Task details - A picture-free, exact transcript of the entries below is required.

Input material -
>>>>>

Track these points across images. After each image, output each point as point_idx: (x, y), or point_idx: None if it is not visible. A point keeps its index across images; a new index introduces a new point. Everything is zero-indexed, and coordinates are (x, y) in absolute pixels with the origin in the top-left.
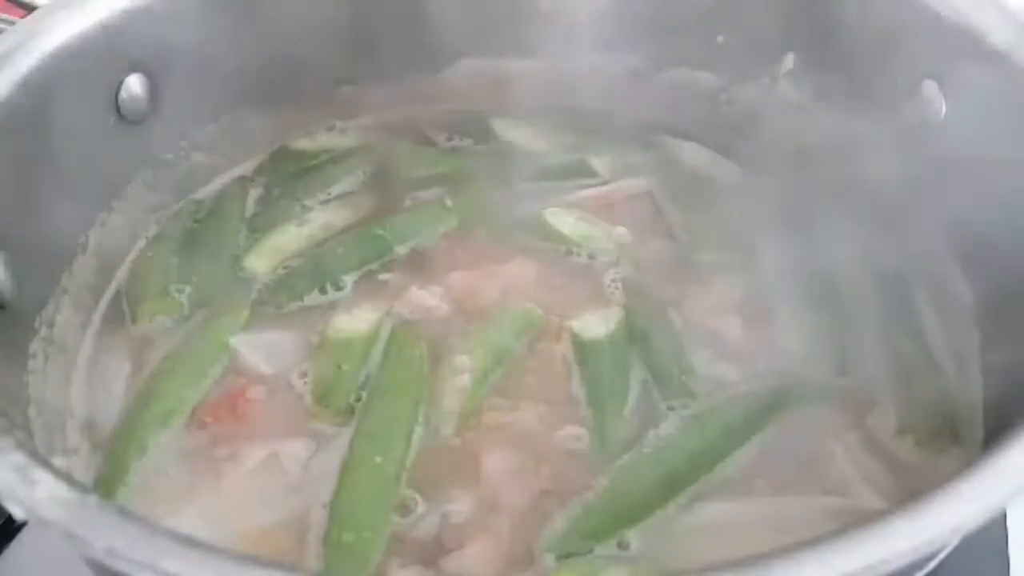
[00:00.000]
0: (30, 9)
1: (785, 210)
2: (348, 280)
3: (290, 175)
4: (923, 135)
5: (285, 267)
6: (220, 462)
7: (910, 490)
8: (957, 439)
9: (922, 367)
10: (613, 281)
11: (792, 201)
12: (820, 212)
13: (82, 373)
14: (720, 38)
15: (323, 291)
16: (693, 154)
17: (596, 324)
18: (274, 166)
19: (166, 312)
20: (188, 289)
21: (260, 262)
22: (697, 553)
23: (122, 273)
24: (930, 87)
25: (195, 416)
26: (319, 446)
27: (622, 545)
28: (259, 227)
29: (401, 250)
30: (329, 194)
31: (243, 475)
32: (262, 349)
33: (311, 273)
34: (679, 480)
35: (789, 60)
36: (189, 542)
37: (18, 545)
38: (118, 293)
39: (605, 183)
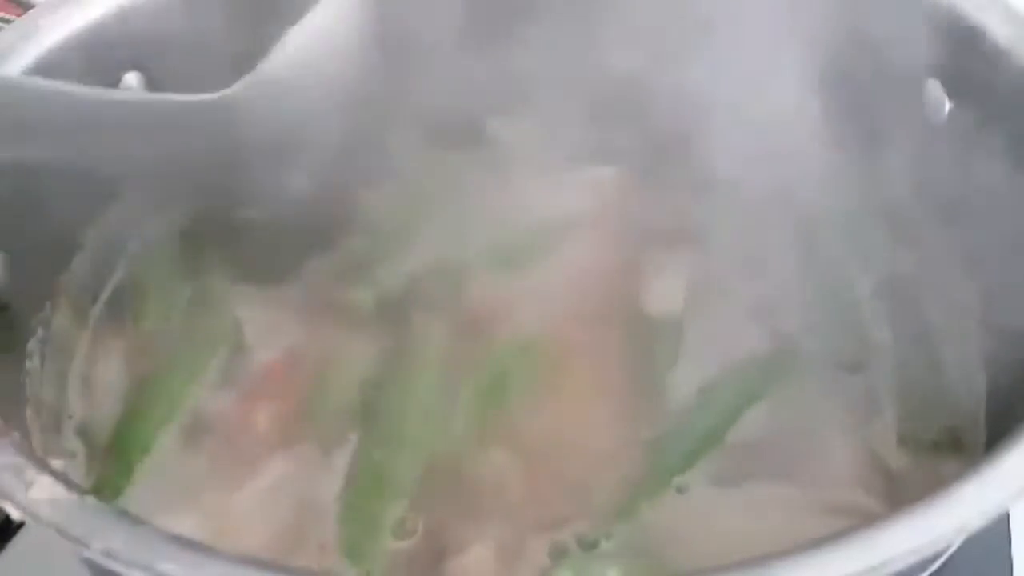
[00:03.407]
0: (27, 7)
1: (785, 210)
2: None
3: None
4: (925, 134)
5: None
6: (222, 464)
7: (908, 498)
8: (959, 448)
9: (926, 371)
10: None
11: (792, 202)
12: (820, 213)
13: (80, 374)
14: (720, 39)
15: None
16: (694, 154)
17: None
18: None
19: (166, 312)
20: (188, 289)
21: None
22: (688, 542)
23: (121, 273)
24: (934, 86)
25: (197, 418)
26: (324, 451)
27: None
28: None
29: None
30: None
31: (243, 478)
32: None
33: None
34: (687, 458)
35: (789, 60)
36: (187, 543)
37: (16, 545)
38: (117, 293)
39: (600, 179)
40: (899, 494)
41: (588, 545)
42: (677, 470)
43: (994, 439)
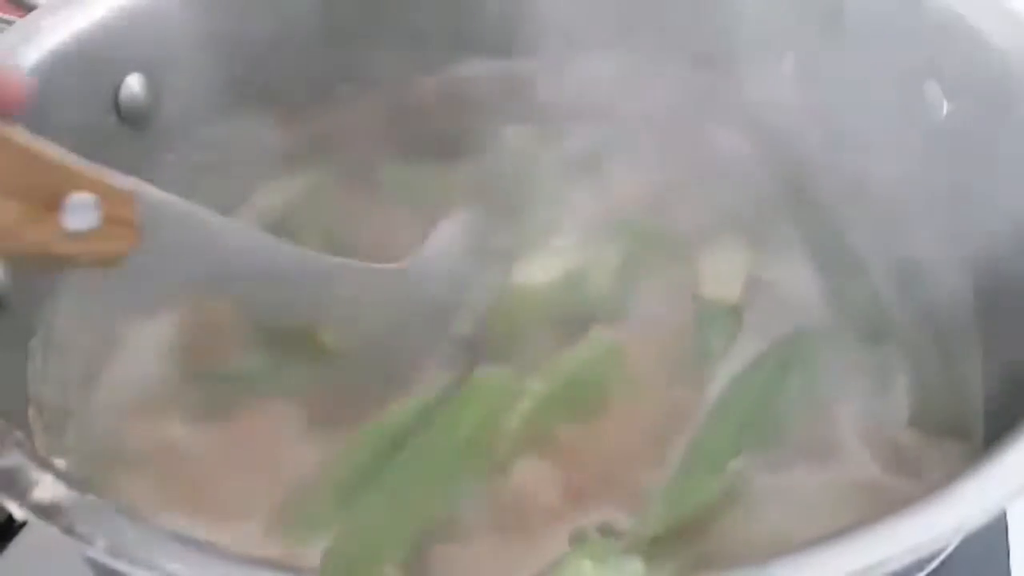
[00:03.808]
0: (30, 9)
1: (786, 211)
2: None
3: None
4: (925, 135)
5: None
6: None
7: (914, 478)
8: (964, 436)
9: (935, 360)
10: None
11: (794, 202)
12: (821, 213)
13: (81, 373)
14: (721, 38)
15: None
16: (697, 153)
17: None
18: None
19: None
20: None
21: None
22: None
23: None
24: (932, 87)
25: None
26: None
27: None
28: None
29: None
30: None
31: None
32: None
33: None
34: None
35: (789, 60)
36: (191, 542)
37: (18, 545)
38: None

<<<<<

Result for this task -
Track these points across images. After each image, output each point as point_idx: (x, y), or point_idx: None if it is not visible. A point keeps its index across images; a new index introduces a new point. Everything is zero-indexed, and coordinates are (x, y) in absolute pixels with the origin in the top-left.
[00:00.000]
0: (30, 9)
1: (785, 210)
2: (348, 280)
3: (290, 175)
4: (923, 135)
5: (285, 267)
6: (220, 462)
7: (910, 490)
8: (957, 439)
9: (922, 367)
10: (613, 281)
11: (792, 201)
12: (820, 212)
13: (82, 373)
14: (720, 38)
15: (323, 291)
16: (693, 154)
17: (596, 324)
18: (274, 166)
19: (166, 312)
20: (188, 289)
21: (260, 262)
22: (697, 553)
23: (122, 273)
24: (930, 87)
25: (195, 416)
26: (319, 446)
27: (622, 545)
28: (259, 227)
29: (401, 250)
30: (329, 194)
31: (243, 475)
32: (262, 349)
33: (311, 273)
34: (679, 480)
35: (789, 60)
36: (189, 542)
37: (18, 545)
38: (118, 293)
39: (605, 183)
[00:03.407]
0: (27, 7)
1: (785, 210)
2: None
3: None
4: (925, 134)
5: None
6: (222, 464)
7: (908, 498)
8: (959, 448)
9: (926, 371)
10: None
11: (792, 202)
12: (820, 213)
13: (80, 374)
14: (720, 39)
15: None
16: (694, 154)
17: None
18: None
19: (166, 312)
20: (188, 289)
21: None
22: (688, 542)
23: (121, 273)
24: (934, 86)
25: (197, 418)
26: (324, 451)
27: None
28: None
29: None
30: None
31: (243, 478)
32: None
33: None
34: (687, 458)
35: (789, 60)
36: (187, 543)
37: (16, 545)
38: (117, 293)
39: (600, 179)
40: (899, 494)
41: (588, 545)
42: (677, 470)
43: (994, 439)
[00:03.808]
0: (30, 9)
1: (786, 211)
2: None
3: None
4: (925, 135)
5: None
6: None
7: (914, 478)
8: (964, 436)
9: (935, 360)
10: None
11: (794, 202)
12: (821, 213)
13: (81, 373)
14: (721, 38)
15: None
16: (697, 153)
17: None
18: None
19: None
20: None
21: None
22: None
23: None
24: (932, 87)
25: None
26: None
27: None
28: None
29: None
30: None
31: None
32: None
33: None
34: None
35: (789, 60)
36: (191, 542)
37: (18, 545)
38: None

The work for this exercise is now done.